Om Prakash, Navin Nischol, Archana, Deven Verma, Lalita Pawar, Aruna Irani
Indian cinema is replete with mystery thrillers, some devoid of even one song and many riding on the shoulders of melodious music. “Mahal”, “Kohra”, “Bees Saal Baad”, “Jewel Thief” and “Teesri Manzil” are a few names that come to mind. They were successful suspense subjects with music as the strong point. “Buddha Mil Gaya” belonged to the same genre, but with a difference. It did not boast an elite star cast but it had the desired ingredients to keep you glued.
Archana was the leading lady. She was hardly noticed in later years even though she managed to give a decent performance in this movie. Navin Nischol was a newcomer to the film industry. The dapper Nischol was one of the most talented alumni of the Film and Television Institute of India and he slipped into this role to strike a lively onscreen partnership with Deven Verma. The plot had space for Aruna Irani too, but Om Prakash, the buddha (old person) of the story, is the one to watch out for.
There is a distinct stamp of Hrishikesh Mukherjee’s excellent handling of the cast. He takes recourse to subtle humour without sacrificing the taut narration that makes this one of the finest thrillers. Mukherjee directs each actor by giving him/ her appropriate attention. That is one reason why there is no individual towering over the rest, with the exception of the versatile Om Prakash.

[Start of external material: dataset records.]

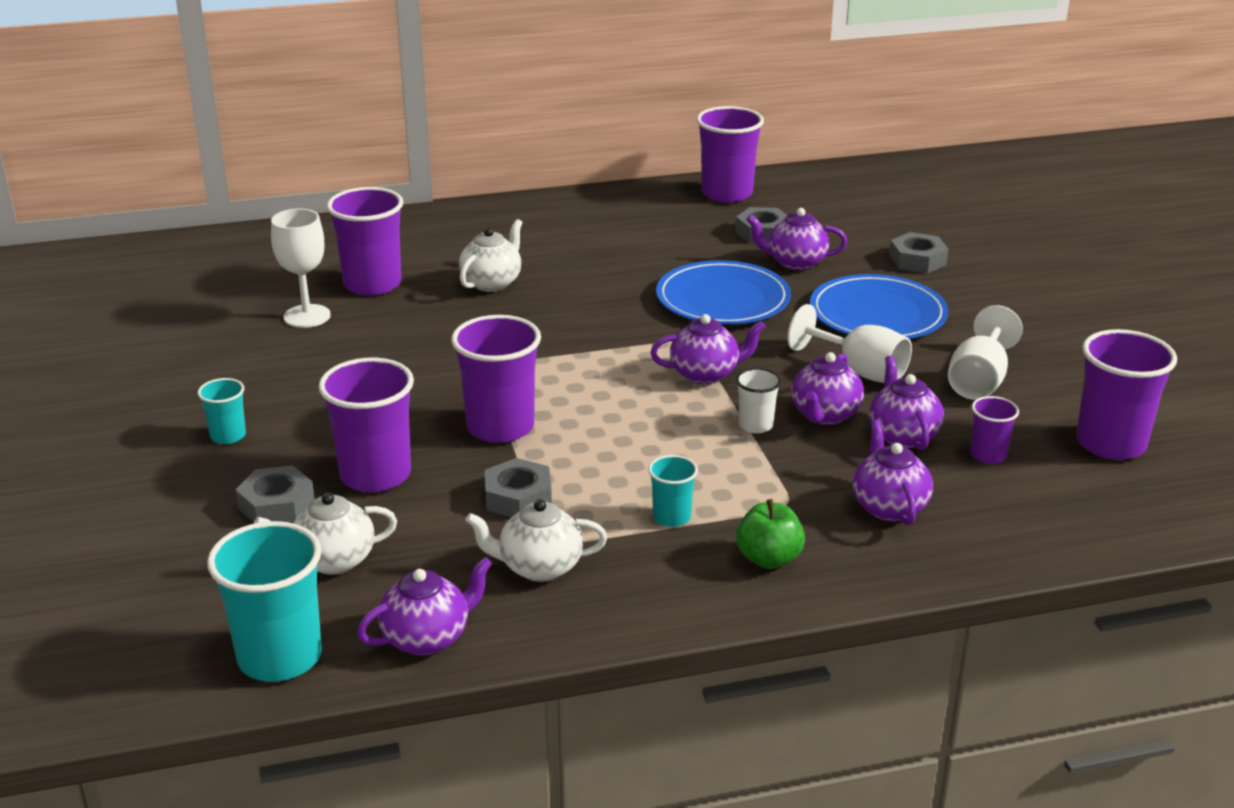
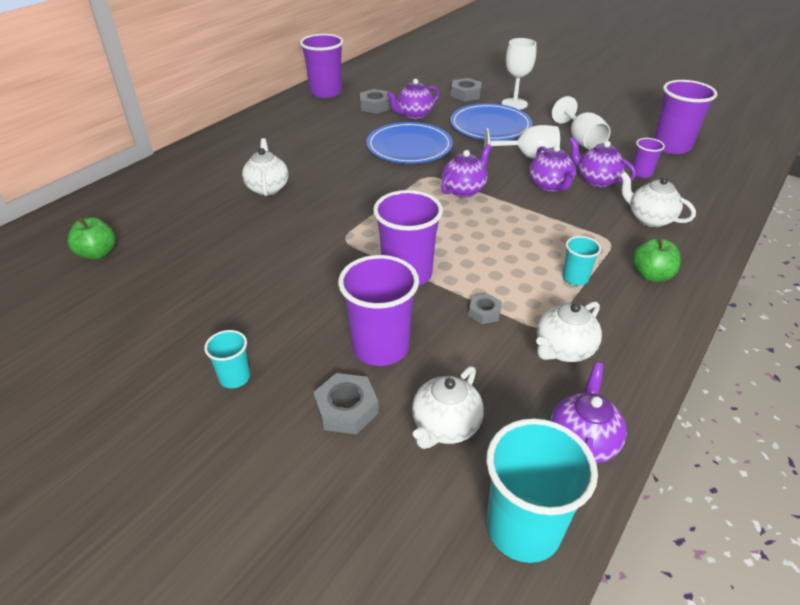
camera: 40 degrees left, 10 degrees up
white goblet [271,209,331,328] -> white goblet moved to [502,38,537,110]
purple cup [327,187,403,296] -> none
grey nut [485,458,552,517] -> grey nut [469,294,502,324], size x0.63
white cup [736,368,781,433] -> none
purple teapot [853,420,933,525] -> white teapot [620,172,696,227]
none -> green apple [67,217,116,260]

Ajay (Nischol) and Bhola (Verma) are budding photographers, looking for opportunities, trying to create some, and one of their desperate act leads them into the adventurous world that accompanies Girdharilal (Om Prakash), the protagonist of the musical thriller. A newspaper advertisement seeking information on a missing old, wealthy man leads to a combination of hilarious and engaging situations, with a series of murders adding to the mystery element. Ajay and Bhola stumble upon the sought-after old man, and bring him home with the hope of claiming the award on his information. Girdharilal has an agenda, of hunting down his detractors who had cheated him of his wealth and left his family homeless. Memories of his lost daughter create a bond between Girdharilal and Deepa (Archana), who is considerate towards the two jobless youths, tenants in her grandmother’s house.
Lalita Pawar plays the grandmother with characteristic flair and steals the show during scenes involving her and Ajay and Bhola. As the plot unfolds, the murder of Girdharilal’s former business associates adds to the excitement. The buddha has a past and obviously is out to settle some issues. Interestingly, as the two photographers follow the trail of the old man, keen to unravel the sGOGtory behind the murders, they end up suspecting their prized catch. Each murder is announced with a song “Aayo kahaan se ghanshaam”, a superb Manna Dey rendering, highlighting music director Rahul Dev Burman’s skills in weaving classical numbers. Nischol’s constant refrain “Baap re” as he reacts to a situation is so natural, as is Verma’s banter with Aruna Irani, who makes an impression with her portrayal of a modern and progressive girl out to teach misbehaving men a lesson. Her Nari Sena is an organisation so ahead of times.
With Majrooh penning lyrics and Rahul Dev Burman conjuring some lilting tunes, the songs emerge a strong contribution to the progress of the film. From “Raat kali ek khwab mein aayi” to “Bhali bhali si ek surat”, the catchy numbers continue to appeal even four decades after we first heard them.
It is not among the best from Mukherjee’s offerings, but “Buddha Mil Gaya” is a not-to-be-missed movie for its classy humour and a gripping plot that doesn’t slacken for a moment.